People cannot get away from Trump Tower fast enough.
When Donald Trump built Trump Tower in the 80s (by tearing down the beautiful Art Deco dept. store, Bonwit Teller) he was able to convince the likes of Steven Spielberg, Johnny Carson and Sophia Loren to pay big bucks to live in the place, with units selling for as much as $15 million.
Today, thanks to his name over the door, the building is the least desirable place for the rich and famous to be seen entering. And they are exiting as fast as they can –at a loss.
Bloomberg reports that since Trump was elected, at least 13 condos in the tower have been sold. Among the nine for which property records show the original purchase price, eight were unloaded at an inflation-adjusted loss, with several selling at a discount of more than 20 percent. (By contrast, just 0.23 percent of homes sold in Manhattan during the same period booked a loss.)
Michael Sklar, who sold his parents’ unit for $1.83 million last October after they bought it for $1.4 million and spent $400,000 on renovations, summed it up,
“The name on the building became a problem. . . No one wants in that building.”
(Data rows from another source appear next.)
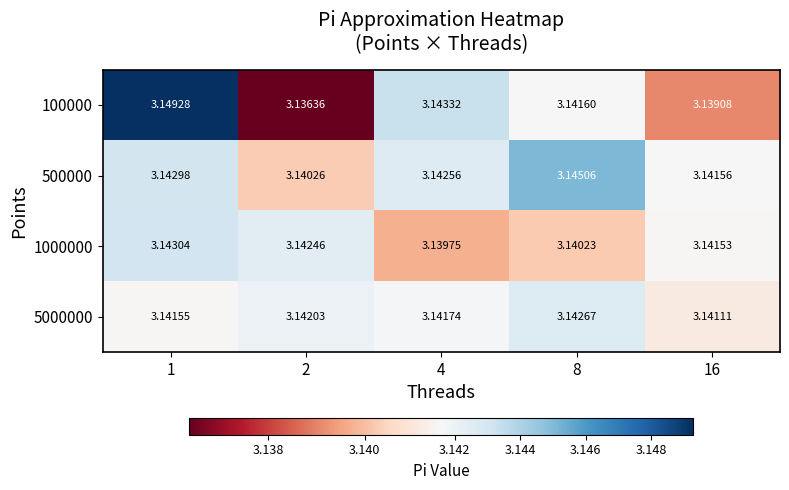

Rank the series at 4 from highest to lowest value.

100000, 500000, 5000000, 1000000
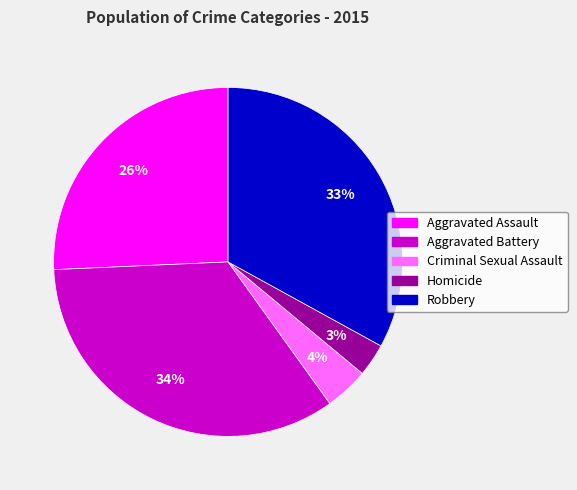

To the nearest percent, what is the combined percentage of Homicide and Robbery?

36%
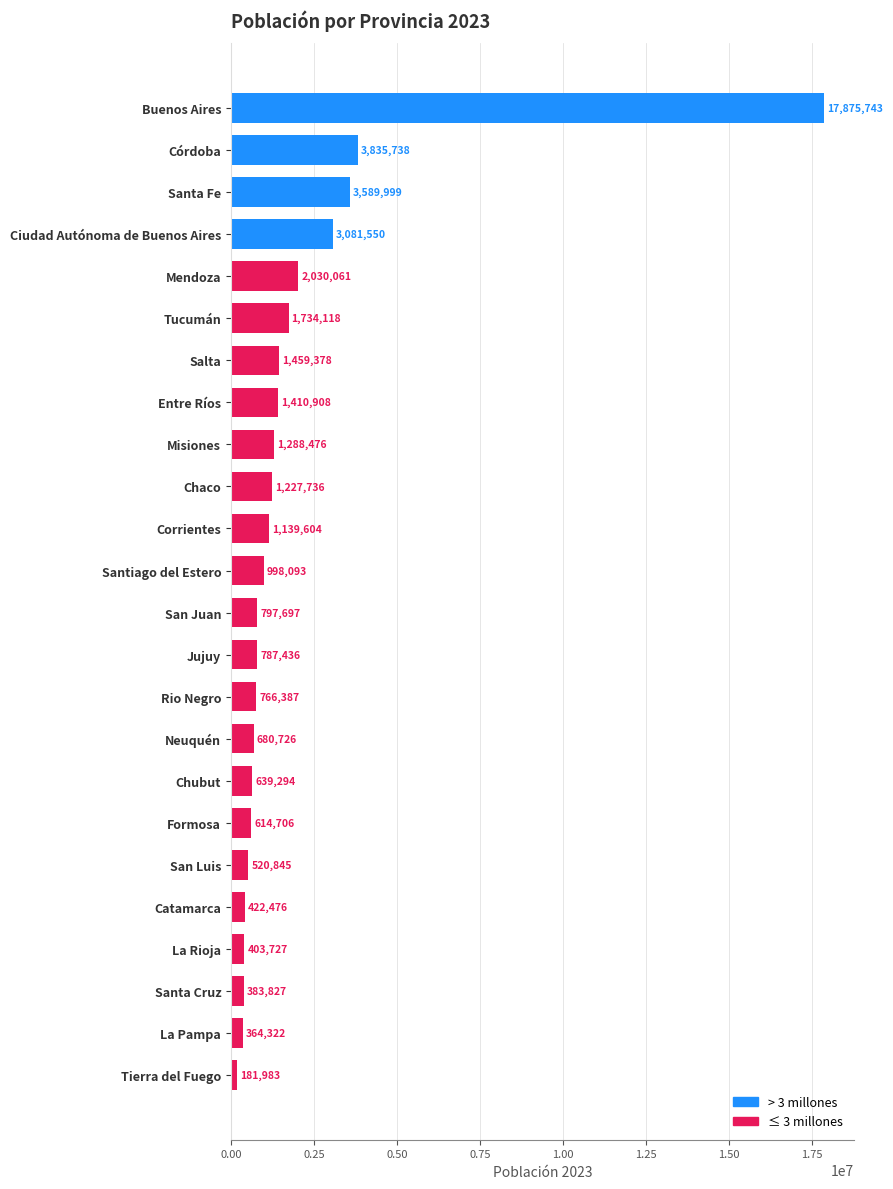

What is the value of the 11th bar from the top?

1139604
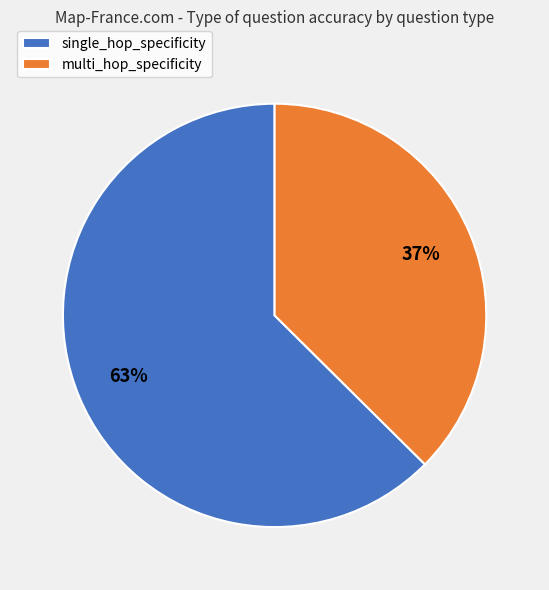

Count the number of slices in the pie.

2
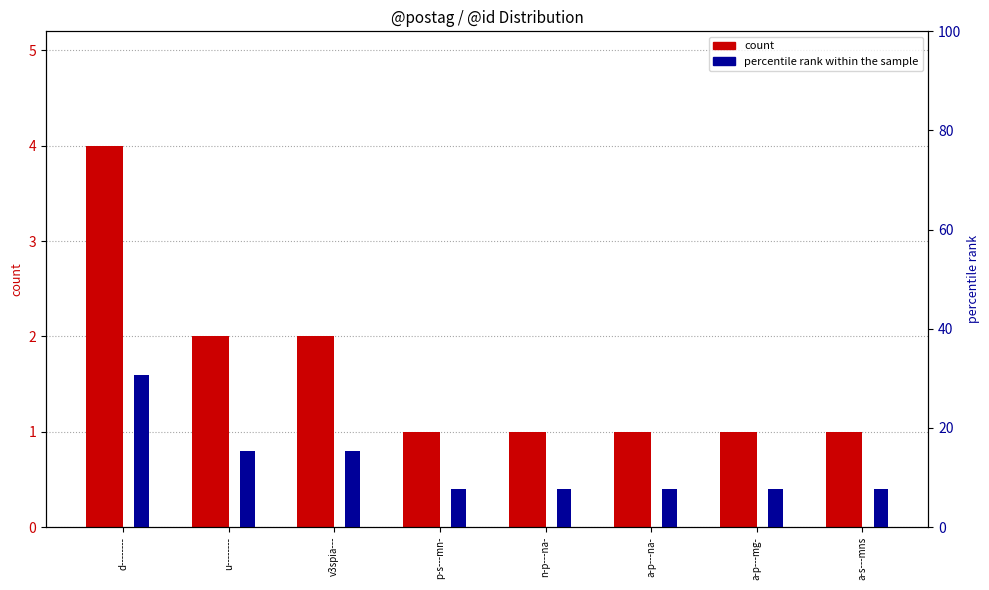

What is the label of the 1st bar from the right?

a-s---mns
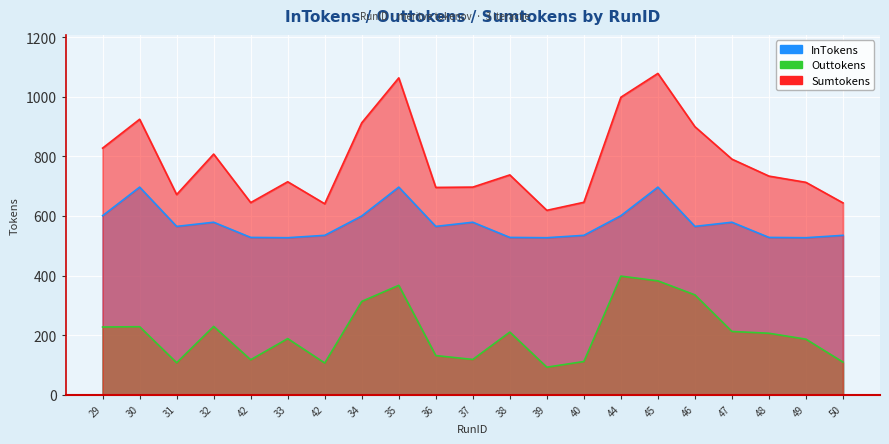

Which has a higher value, 29 or 32?

29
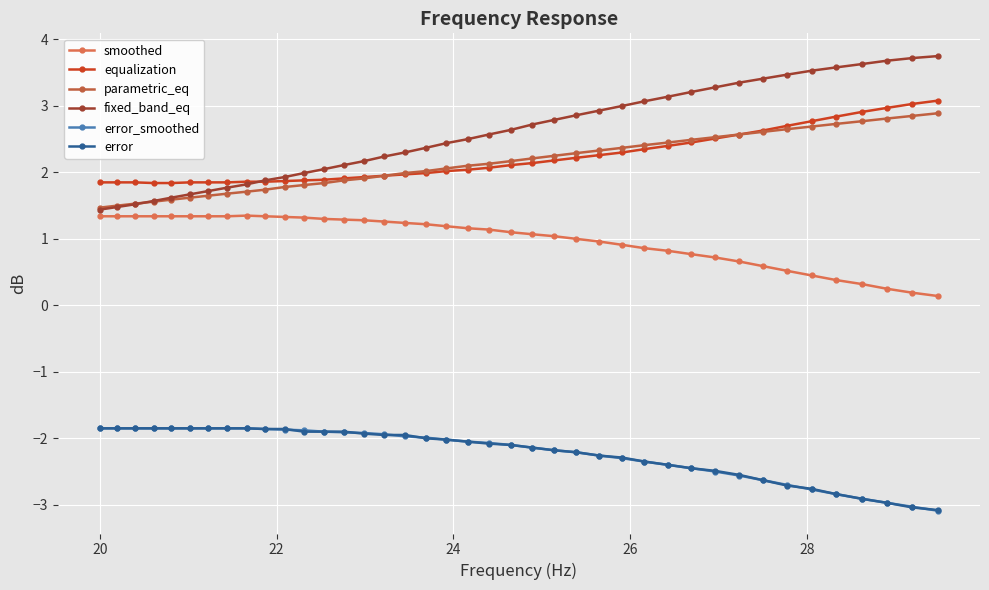

Count the number of categories in the chart.

40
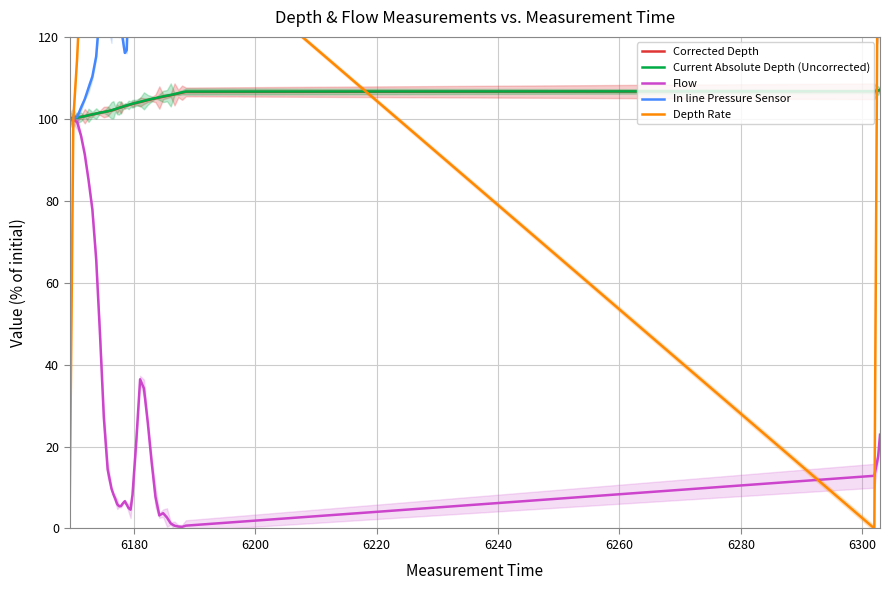

How many times do In line Pressure Sensor and Depth Rate cross each other?

3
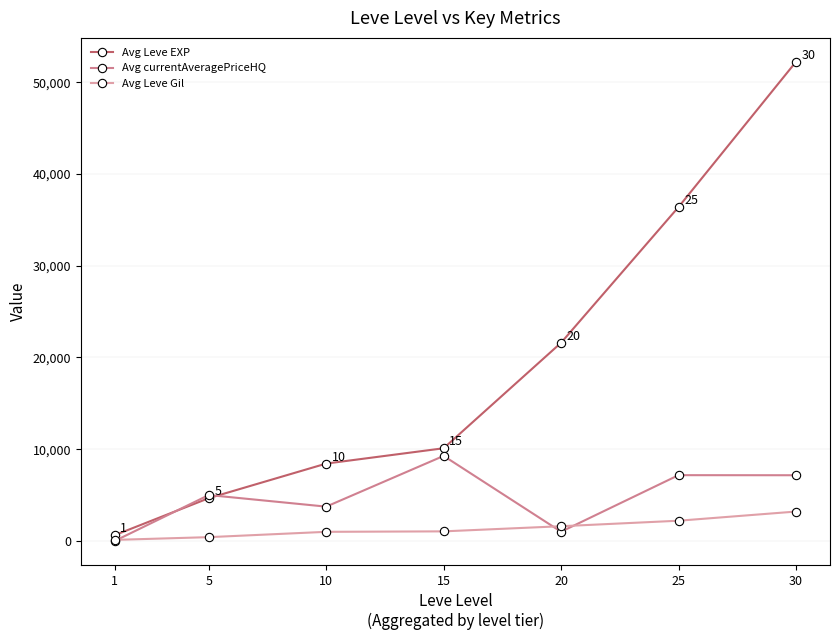

How many values in Avg currentAveragePriceHQ are above zero?

6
Another real-estate agent told reporter Shahien Nasiripour that clients told him NOT to show them units in ANY of Trump’s buildings. It’s a similar situation at Trump properties around the world—last year, Jeffrey Rabiea, who owns three units in the Trump Panama hotel and was part of a group fighting to have the name removed, told The Washington Post:
“It’s a bloodbath, basically. It’s a financial bloodbath. . . . Nobody wants to go there. If you’ve got a Marriott and a Hyatt and a Trump, you’re not going to Trump.”
It’s not just the residential area of Trump’s properties that are taking a hit:
The commercial portion of the building has been struggling for months to find tenants for more than 42,000 square feet of vacant office space, despite advertising rents well below the area’s average, listings and data from real-estate brokers show. . . . “If I were looking for office space, that would be a building I’d want to avoid,” said Edward Son, until recently a market analyst for CoStar Group, Inc.
And according to disclosures to investors, one of the building’s other problems is that Trump hasn’t spent much money updating the tower in recent years.
Barbara Res, a former Trump Organization executive, told Bloomberg.
“I don’t think I would want an office in Trump Tower. Why would you go there? It’s a wonder he doesn’t have 50 percent vacancy.”